**Exercise goal**
The records below need to be repeated exactly, with every picture left out.

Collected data
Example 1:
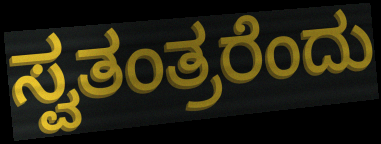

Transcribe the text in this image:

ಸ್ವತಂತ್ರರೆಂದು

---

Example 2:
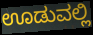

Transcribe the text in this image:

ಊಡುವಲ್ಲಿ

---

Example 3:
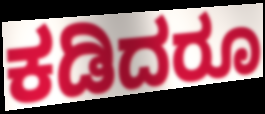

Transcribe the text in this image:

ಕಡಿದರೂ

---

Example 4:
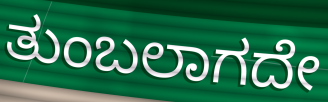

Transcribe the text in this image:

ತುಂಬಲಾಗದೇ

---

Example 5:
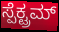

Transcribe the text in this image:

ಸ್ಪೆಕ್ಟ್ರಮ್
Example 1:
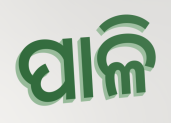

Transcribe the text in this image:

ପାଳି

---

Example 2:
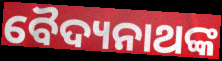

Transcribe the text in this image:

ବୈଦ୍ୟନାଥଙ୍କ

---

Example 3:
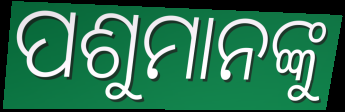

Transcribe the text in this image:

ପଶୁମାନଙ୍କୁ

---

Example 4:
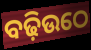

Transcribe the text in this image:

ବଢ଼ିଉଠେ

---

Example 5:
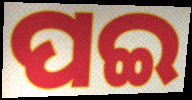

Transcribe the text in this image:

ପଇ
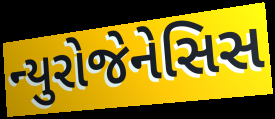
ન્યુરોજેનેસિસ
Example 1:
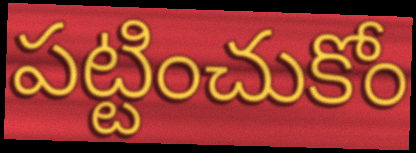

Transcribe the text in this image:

**Written solution**
Example 1:

Transcribe the text in this image:

ಸ್ವತಂತ್ರರೆಂದು

---

Example 2:

Transcribe the text in this image:

ಊಡುವಲ್ಲಿ

---

Example 3:

Transcribe the text in this image:

ಕಡಿದರೂ

---

Example 4:

Transcribe the text in this image:

ತುಂಬಲಾಗದೇ

---

Example 5:

Transcribe the text in this image:

ಸ್ಪೆಕ್ಟ್ರಮ್
Example 1:

Transcribe the text in this image:

ପାଳି

---

Example 2:

Transcribe the text in this image:

ବୈଦ୍ୟନାଥଙ୍କ

---

Example 3:

Transcribe the text in this image:

ପଶୁମାନଙ୍କୁ

---

Example 4:

Transcribe the text in this image:

ବଢ଼ିଉଠେ

---

Example 5:

Transcribe the text in this image:

ପଇ
ન્યુરોજેનેસિસ
Example 1:

Transcribe the text in this image:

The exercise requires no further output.